La Bourse de Paris prudente, entre Fed et débats budgétaires
La Bourse de Paris a fini à l'équilibre lundi, se montrant prudente devant les menaces judiciaires qui s'accumulent contre la Réserve fédérale américaine (Fed) aux Etats-Unis et au blocage des débats budgétaires en France, même si elle a atteint un nouveau record en séance.
Le CAC 40 est resté stable (-0,04%), perdant 3,33 points à 8.358,76 points. Vendredi, l'indice vedette parisien avait terminé en nette hausse de 1,44%, dépassant pour la première fois depuis l'automne ses derniers records en séance et en clôture.
Ce lundi, l'indice a atteint un nouveau sommet, à 8.378,76 points.
Le président de la Fed, Jerome Powell, a annoncé dimanche dans un inhabituel message vidéo que l'institution monétaire, qui subit les coups de pression de Donald Trump depuis plusieurs mois pour adopter une politique monétaire plus souple, était visée par une procédure du ministère de la Justice, pouvant aboutir à des poursuites pénales à son encontre.
"Si les pressions sur la Fed ne sont pas nouvelles, la situation actuelle est une nouvelle escalade", relève Kevin Thozet, membre du comité d'investissement chez Carmignac, interrogé par l'AFP.
"L'une des craintes du marché est qu'une Fed motivée par des considérations politiques puisse s'écarter quelque peu de son mandat", explique à l'AFP Steve Sosnick, d'Interactive Brokers.
La banque centrale américaine doit contenir l'inflation à long terme autour de 2%. Or, des baisses imposées par le pouvoir politique, dans une économie qui n'en aurait pas besoin, auraient justement un risque inflationniste.
"Quand l'indépendance d'institutions si anciennes est remise en cause, cela préoccupe légitimement", selon M. Thozet.
En France, les marchés gardent aussi un oeil sur le débat pour adopter un budget pour 2026, qui s'enlise.
Une nouvelle réunion entre le gouvernement et les groupes parlementaires du Parti socialiste, du camp présidentiel et de la droite a débuté lundi après-midi à Bercy pour avancer vers l'adoption d'un budget 2026, a indiqué le ministère de l'Économie.
Cette réunion est menée par la ministre de l'Action et des Comptes publics, Amélie de Montchalin, à la veille de la reprise des débats de l'Assemblée nationale en séance publique sur le projet de loi de finances.
La place parisienne "souffre depuis plusieurs mois d'une prime de risque par rapport à ses homologues européens en raison de cette instabilité politique", relève Kevin Thozet.
Côté obligataire, le taux de rendement d'emprunt de la France à dix ans a baissé à 3,50%, contre 3,52% vendredi en clôture.
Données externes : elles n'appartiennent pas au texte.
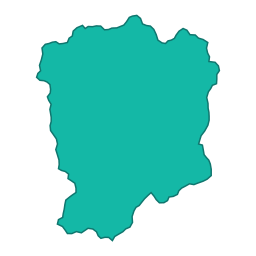 outline of Brás Pires, Minas Gerais, Brazil
{"feature_id": "56859067B189546975189", "entity_name": "Brás Pires", "entity_type": "district", "adm_level": 2, "iso_a3": "BRA", "parent_name": "Brazil", "parent_adm1": "Minas Gerais", "projection": "robinson", "projection_center": [-43.23, -20.882], "detail": "fine", "context": "isolated", "style": "filled", "palette": "teal", "viewbox_px": 256, "rotation_deg": 0, "n_neighbors": 0, "source": "geoboundaries", "source_scale": "gbopen_adm2", "svg_char_len": 2058}
<svg xmlns="http://www.w3.org/2000/svg" viewBox="0 0 256 256"><path d="M112.4,240.6L114.7,236.5L118.4,234.3L122.9,231.7L125.7,228.9L129.9,227.1L132.5,222.4L132.1,216.6L134.0,210.8L136.0,207.3L139.2,205.5L141.7,202.3L144.5,198.8L148.2,195.2L151.1,192.6L154.2,196.4L156.2,199.6L159.4,202.8L163.9,202.7L167.5,200.6L169.0,197.0L173.3,196.4L177.4,194.4L178.9,190.7L181.6,188.1L185.4,186.1L189.5,183.8L193.9,184.6L197.5,183.2L203.1,181.2L207.1,179.2L211.2,175.6L211.2,169.3L210.3,164.0L208.8,160.2L206.5,157.7L204.1,154.7L203.3,150.0L202.4,145.1L198.6,144.0L199.8,139.9L201.1,135.7L204.7,131.0L207.9,125.2L209.1,120.2L209.1,116.3L208.9,112.3L208.1,108.2L208.0,103.4L206.7,97.5L208.4,91.8L210.7,88.6L212.4,85.3L216.5,83.7L216.8,79.1L216.8,74.5L219.4,70.6L218.4,65.9L215.1,62.3L208.9,61.5L209.5,56.8L207.6,53.0L206.5,48.1L207.8,42.5L203.1,39.5L198.4,38.1L195.3,35.0L190.0,34.7L186.9,30.2L183.1,28.5L179.0,31.2L176.2,35.0L174.4,38.4L171.3,40.1L168.0,40.9L165.5,43.5L162.0,42.9L157.9,40.1L156.2,34.6L153.8,29.4L150.4,26.1L146.4,25.5L142.5,23.9L140.5,18.4L136.8,15.4L132.4,16.1L129.3,17.4L126.5,21.8L123.8,25.1L120.8,26.3L116.8,27.9L111.9,28.1L108.6,29.5L104.5,29.8L100.7,26.1L96.3,25.9L92.5,26.7L88.2,26.5L85.2,28.5L82.5,25.4L77.0,27.7L73.2,31.1L72.3,36.0L69.1,38.2L67.4,42.5L63.0,43.5L59.2,43.9L55.8,41.7L52.3,42.2L49.0,43.5L45.3,44.3L42.0,48.0L42.8,54.0L41.3,60.0L39.5,65.3L40.6,70.8L37.9,73.4L36.6,77.3L39.9,80.3L44.1,80.7L47.2,82.1L49.9,84.5L50.6,89.4L50.2,93.1L47.4,96.8L48.7,100.3L51.1,104.3L49.9,109.4L50.6,113.6L51.2,117.3L51.2,121.5L50.1,125.6L50.6,130.6L53.2,134.3L56.4,138.9L57.5,144.0L55.8,149.6L57.4,154.7L59.0,160.0L59.2,164.6L58.5,168.7L61.4,170.4L65.3,171.5L68.6,174.1L68.0,178.6L71.1,180.6L74.8,183.2L76.0,188.1L76.0,192.5L73.2,194.4L70.4,196.4L65.8,200.1L64.9,204.5L64.2,209.3L63.2,213.8L62.7,217.4L58.5,219.6L57.4,224.1L62.5,226.5L65.3,230.3L67.4,233.5L71.8,233.6L76.3,231.6L81.4,232.8L85.1,230.3L88.0,228.3L92.8,229.0L96.5,231.8L98.2,235.8L100.9,238.3L104.9,237.3L108.7,237.4L112.4,240.6Z" fill="#14b8a6" stroke="#0f766e" stroke-width="1.5"/></svg>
Son équivalent allemand, référence en Europe, a suivi le même mouvement, à 2,83%, contre 2,86%.
Abivax bondit après des informations de rachat par Eli Lilly
La société française de biotechnologie Abivax a progressé jusqu'à plus de 30% lundi, avant de modérer sa hausse à 5,00% à 104,00 euros en fin de séance, après un article de la Lettre selon laquelle le groupe américain Eli Lilly serait prêt à l'acheter pour "15 milliards d'euros".
Mais cette information a été démentie dans l'après-midi par le ministère français de l'Economie qui a affirmé n'avoir reçu "aucune demande" d'autorisation préalable d'investissement étranger de la part du groupe pharmaceutique américain.
Saint Gobain recommandé, Capgemini boudé
L'industriel Saint Gobain a grimpé de 2,62% à 86,82 euros, après une recommandation positive de Bank of America. Au contraire, le fournisseur de logiciels Capgemini a chuté de 4,24%, plombé par l'abaissement de sa note par Morgan Stanley.